Data pulled from a collection
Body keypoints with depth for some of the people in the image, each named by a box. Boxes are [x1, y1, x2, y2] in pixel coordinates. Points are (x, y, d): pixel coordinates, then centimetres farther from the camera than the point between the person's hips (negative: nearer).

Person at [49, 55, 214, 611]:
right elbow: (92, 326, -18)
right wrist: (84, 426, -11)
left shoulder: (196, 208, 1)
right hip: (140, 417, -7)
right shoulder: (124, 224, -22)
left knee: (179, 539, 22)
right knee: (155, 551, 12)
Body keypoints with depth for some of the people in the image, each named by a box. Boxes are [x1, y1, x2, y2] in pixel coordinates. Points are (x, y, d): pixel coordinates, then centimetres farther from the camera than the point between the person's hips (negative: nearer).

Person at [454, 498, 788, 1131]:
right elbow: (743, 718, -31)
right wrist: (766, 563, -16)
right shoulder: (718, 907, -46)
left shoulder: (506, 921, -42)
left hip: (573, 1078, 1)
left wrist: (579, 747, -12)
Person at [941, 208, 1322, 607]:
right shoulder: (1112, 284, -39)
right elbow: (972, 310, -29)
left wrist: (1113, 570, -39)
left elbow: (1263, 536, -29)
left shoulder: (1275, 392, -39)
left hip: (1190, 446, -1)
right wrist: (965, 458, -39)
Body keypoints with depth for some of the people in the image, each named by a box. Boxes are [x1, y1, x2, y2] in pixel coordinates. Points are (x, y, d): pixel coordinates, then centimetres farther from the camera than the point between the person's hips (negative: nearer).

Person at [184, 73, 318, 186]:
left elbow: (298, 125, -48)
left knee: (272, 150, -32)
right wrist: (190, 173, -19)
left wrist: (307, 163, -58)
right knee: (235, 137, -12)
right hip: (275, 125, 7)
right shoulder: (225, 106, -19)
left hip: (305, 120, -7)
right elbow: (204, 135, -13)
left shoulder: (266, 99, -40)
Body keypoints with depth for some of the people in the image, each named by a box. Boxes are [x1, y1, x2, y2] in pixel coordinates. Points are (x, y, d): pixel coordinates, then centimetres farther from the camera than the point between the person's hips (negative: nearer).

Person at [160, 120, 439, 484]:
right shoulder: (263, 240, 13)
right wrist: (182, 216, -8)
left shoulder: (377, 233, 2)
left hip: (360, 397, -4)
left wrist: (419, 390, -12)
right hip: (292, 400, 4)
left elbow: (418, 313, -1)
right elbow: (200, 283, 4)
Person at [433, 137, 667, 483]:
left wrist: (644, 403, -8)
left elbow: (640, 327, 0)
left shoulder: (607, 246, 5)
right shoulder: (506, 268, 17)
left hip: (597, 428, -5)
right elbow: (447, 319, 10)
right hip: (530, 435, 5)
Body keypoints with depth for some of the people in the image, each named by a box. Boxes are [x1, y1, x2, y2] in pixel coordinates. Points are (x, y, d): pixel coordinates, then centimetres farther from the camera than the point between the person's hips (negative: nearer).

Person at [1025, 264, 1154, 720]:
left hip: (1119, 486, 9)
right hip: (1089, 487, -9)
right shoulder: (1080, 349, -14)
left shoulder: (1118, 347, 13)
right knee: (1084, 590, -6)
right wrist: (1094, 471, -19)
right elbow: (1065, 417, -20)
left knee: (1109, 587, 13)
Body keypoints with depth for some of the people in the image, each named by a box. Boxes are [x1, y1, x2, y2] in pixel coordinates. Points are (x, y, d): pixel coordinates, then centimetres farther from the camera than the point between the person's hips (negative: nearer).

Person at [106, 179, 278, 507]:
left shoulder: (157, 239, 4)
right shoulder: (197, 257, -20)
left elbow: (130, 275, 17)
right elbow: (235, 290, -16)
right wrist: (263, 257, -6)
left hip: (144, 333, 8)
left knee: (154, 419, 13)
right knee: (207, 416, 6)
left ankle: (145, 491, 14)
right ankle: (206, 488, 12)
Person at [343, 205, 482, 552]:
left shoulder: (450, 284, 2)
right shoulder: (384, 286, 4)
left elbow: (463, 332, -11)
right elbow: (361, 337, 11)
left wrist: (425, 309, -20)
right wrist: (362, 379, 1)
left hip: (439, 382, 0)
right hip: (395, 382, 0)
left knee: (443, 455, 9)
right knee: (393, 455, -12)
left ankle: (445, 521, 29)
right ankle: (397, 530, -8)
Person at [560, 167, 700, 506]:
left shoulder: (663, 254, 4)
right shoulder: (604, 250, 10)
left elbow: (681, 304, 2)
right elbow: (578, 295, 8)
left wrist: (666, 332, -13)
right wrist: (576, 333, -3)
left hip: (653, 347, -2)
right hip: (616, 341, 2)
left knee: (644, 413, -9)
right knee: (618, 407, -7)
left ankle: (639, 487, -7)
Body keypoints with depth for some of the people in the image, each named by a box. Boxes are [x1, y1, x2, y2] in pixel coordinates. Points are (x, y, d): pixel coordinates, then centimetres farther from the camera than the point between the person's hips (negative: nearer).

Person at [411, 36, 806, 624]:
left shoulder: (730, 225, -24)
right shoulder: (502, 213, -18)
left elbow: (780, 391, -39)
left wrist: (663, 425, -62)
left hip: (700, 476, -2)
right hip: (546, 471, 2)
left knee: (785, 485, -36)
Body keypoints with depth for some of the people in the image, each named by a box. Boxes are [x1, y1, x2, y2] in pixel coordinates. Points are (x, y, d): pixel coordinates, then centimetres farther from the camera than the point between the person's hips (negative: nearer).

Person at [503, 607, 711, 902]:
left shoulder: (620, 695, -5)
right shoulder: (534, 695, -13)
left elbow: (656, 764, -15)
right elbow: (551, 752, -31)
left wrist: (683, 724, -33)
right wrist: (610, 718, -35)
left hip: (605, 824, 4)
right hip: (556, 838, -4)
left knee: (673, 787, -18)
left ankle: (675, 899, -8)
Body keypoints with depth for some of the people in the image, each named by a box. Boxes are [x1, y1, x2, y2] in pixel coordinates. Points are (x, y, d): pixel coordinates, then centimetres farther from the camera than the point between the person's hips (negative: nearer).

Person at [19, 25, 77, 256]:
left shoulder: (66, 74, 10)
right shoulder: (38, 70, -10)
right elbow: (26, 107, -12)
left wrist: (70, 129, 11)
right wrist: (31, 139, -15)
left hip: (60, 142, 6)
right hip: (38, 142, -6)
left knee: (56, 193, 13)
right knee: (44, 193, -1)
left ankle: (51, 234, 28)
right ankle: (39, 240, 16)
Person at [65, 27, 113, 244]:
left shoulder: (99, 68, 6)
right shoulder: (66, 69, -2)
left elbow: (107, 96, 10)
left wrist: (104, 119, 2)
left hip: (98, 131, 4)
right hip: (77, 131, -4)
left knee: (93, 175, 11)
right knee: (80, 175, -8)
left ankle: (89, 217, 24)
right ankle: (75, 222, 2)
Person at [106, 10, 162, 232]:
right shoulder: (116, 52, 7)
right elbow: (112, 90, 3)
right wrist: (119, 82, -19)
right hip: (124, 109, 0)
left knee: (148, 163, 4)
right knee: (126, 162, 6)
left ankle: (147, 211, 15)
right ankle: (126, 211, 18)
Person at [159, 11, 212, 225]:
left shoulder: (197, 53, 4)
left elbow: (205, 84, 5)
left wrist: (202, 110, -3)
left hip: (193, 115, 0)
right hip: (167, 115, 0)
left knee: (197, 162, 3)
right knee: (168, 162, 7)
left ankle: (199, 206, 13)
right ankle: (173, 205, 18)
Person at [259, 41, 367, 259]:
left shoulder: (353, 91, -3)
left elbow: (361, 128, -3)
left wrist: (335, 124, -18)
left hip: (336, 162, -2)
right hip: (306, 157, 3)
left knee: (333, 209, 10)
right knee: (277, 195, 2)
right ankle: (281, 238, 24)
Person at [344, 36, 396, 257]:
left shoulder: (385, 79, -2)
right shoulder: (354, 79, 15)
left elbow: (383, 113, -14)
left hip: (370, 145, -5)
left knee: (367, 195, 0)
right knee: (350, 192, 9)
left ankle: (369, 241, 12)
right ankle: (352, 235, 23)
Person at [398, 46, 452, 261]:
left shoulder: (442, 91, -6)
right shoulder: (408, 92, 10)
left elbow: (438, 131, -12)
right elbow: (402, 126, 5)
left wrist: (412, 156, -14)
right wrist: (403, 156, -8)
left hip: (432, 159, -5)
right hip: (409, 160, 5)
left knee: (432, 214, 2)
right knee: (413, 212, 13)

**WORK REQUEST**
Repeat, unchanged, the lines above that start at the one containing "right hip: (530, 435, 5)" and end at the one containing "right elbow: (361, 337, 11)", including both of those lines.

**EXERCISE RESPONSE**
right hip: (530, 435, 5)
Body keypoints with depth for some of the people in the image, each named by a box. Boxes are [x1, y1, x2, y2] in pixel coordinates. Points are (x, y, d): pixel coordinates, then centimetres farther from the camera than the point between the person's hips (negative: nearer).

Person at [1025, 264, 1154, 720]:
left hip: (1119, 486, 9)
right hip: (1089, 487, -9)
right shoulder: (1080, 349, -14)
left shoulder: (1118, 347, 13)
right knee: (1084, 590, -6)
right wrist: (1094, 471, -19)
right elbow: (1065, 417, -20)
left knee: (1109, 587, 13)
Body keypoints with depth for some of the people in the image, each named by a box. Boxes are [x1, y1, x2, y2] in pixel coordinates. Points are (x, y, d): pixel coordinates, then centimetres farther from the camera than the point between the person's hips (negative: nearer).

Person at [106, 179, 278, 507]:
left shoulder: (157, 239, 4)
right shoulder: (197, 257, -20)
left elbow: (130, 275, 17)
right elbow: (235, 290, -16)
right wrist: (263, 257, -6)
left hip: (144, 333, 8)
left knee: (154, 419, 13)
right knee: (207, 416, 6)
left ankle: (145, 491, 14)
right ankle: (206, 488, 12)
Person at [343, 205, 482, 552]:
left shoulder: (450, 284, 2)
right shoulder: (384, 286, 4)
left elbow: (463, 332, -11)
right elbow: (361, 337, 11)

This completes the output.